Unilever to halve use of virgin plastic and collect more plastic packaging than it sells by 2025

Unilever has announced it will halve its use of virgin plastic by 2025 by reducing plastic packaging by more than 100,000 tonnes, increasing the amount of recycled plastics it uses and collecting and processing more plastic packaging than it sells.


Unilever to halve use of virgin plastic and collect more plastic packaging than it sells by 2025

The collection of more than 600

Unilever, which owns brands such as Dove, Ben & Jerry’s and Litpon, is currently on track to achieve existing plastics commitments to ensure all the plastic packaging it uses is reusable, recyclable or compostable by 2025. The company will also use at least 25% recycled plastics in its packaging in the same timeframe.
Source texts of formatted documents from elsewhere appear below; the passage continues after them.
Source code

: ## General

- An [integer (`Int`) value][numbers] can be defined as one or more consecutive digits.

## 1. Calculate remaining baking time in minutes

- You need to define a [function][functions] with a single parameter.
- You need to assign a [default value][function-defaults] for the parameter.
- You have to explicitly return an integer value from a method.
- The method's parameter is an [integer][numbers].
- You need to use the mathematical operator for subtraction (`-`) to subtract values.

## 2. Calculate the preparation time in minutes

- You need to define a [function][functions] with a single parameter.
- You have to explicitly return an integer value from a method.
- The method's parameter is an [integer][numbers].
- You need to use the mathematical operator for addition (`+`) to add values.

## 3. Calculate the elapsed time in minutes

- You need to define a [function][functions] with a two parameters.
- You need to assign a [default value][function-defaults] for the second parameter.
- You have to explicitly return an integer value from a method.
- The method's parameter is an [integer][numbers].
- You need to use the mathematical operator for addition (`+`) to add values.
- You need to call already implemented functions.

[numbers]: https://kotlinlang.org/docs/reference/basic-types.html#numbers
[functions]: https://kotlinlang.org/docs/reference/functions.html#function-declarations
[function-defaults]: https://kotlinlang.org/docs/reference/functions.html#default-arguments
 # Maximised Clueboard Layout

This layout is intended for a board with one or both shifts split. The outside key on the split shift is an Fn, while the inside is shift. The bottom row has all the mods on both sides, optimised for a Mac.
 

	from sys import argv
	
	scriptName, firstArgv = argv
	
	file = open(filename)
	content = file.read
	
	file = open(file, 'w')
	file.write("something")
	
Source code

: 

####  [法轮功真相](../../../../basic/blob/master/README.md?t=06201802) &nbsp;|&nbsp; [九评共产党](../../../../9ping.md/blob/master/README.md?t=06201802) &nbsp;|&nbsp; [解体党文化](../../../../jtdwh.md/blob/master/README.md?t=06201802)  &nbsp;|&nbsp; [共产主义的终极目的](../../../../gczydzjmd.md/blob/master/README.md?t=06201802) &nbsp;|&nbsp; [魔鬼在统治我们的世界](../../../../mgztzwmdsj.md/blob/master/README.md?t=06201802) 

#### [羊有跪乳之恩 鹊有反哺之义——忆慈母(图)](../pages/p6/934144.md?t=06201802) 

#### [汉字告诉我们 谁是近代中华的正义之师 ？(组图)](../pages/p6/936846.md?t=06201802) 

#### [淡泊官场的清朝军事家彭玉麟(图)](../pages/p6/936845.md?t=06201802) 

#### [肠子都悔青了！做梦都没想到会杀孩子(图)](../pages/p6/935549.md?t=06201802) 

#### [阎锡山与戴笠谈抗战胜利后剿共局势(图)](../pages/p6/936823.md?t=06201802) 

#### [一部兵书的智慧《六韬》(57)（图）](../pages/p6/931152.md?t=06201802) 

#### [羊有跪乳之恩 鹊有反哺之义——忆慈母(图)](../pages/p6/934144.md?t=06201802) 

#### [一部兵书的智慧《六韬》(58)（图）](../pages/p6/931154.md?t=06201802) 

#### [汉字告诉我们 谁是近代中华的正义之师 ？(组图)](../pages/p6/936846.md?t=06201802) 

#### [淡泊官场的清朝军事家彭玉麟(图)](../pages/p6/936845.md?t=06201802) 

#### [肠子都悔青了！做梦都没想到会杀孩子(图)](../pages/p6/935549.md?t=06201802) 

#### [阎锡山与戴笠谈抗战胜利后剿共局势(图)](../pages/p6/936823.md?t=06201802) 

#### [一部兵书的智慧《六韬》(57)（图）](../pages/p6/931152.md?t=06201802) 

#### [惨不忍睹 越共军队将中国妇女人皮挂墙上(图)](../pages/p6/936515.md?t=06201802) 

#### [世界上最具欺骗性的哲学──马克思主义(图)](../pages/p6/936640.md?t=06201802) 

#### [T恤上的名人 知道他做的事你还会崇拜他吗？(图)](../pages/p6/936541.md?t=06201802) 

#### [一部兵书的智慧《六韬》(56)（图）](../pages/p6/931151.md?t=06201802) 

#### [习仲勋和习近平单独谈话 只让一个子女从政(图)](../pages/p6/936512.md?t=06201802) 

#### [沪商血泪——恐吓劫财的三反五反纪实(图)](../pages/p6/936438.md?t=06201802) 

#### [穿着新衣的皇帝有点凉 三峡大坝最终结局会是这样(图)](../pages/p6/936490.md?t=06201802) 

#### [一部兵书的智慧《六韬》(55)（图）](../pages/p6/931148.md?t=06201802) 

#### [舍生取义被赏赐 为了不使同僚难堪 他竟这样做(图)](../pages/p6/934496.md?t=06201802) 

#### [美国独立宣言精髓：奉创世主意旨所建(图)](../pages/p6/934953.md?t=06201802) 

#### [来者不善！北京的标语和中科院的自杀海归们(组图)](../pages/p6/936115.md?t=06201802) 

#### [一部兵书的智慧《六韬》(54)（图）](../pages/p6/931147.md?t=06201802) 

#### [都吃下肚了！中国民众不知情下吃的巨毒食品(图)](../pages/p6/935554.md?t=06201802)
The new commitment will focus on a reduction in absolute use of plastic packaging and the accelerated use of recycled content. As well as reducing overall use of plastic packaging by more than 100,000 tonnes by 2025, Unilever will also help collect and process around 600,000 tonnes of plastic annually as part of a bid to recover and process more plastic packaging than it sells.

This commitment makes Unilever the first major global consumer goods company to commit to an absolute plastics reduction across its portfolio. 

Unilever’s chief executive Alan Jope said: “Plastic has its place, but that place is not in the environment. We can only eliminate plastic waste by acting fast and taking radical action at all points in the plastic cycle.  

“Our starting point has to be design, reducing the amount of plastic we use, and then making sure that what we do use increasingly comes from recycled sources. We are also committed to ensuring all our plastic packaging is reusable, recyclable or compostable. 

“This demands a fundamental rethink in our approach to our packaging and products. It requires us to introduce new and innovative packaging materials and scale up new business models, like re-use and re-fill formats, at an unprecedented speed and intensity.” 

The collection of more than 600,000 tonnes of plastic packaging annually by 2025 will be facilitated through investment and partnerships in infrastructure and collection processes in the countries in which Unilever operates.

Designing out waste

edie has examined Unilever’s plastics strategy – a three-pillar approach to improving the recyclability of its product packaging, focusing on “less”, “better” and “no plastics” solutions – in depth. Click here to find out more.

The company is also bringing new products to market to design out the use of plastics. The ‘ecorefill’ format, for example, is made using 75% less plastic, by weight, than an equivalent trigger bottle, and is designed to be recyclable in all UK kerbside collections.

Helping consumers to better understand what they can do to reduce plastic waste is also one of the key focus areas of Unilever’s ‘Five Point Plastics Plan’ – a multi-pronged strategy detailing how the multinational will meet its WRAP UK Plastics Pact commitments for 2025. These include eliminating all “problematic or unnecessary” single-use packaging; ensuring all packaging is recyclable, compostable or reusable and achieving a 30% recycled content average across all plastics packaging.

The other four facets of Unilever’s ‘Five Point Plastics Plan’, launched earlier this year as a follow up to its previous three-pronged approach, are reducing plastic; switching to recyclable materials and recycled content; seeking alternatives to plastics and working in collaboration with partners across the value chain.

According to WRAP’s member progress report on the Plastics Pact, other Unilever innovations due to be developed over the next 12 months include bottles made from 100% post-consumer recycled content for its Comfort Ultra Concentrated Fabric Conditioner and Cif Nature’s Recipe Kitchen and Bathroom. This year will also see perforated versions of existing shrink sleeves rolled out across the Unilever portfolio.

Commenting on Unilever’s announcement, Ellen MacArthur, founder of the Ellen MacArthur Foundation, said: “Today’s announcement by Unilever is a significant step in creating a circular economy for plastic. By eliminating unnecessary packaging through innovations such as refill, reuse, and concentrates, while increasing their use of recycled plastic, Unilever is demonstrating how businesses can move away from virgin plastics.

“We urge others to follow their lead, so collectively we can eliminate the plastic we don’t need, innovate, so what we do need is circulated, and ultimately build an economic system where plastic packaging never becomes waste.”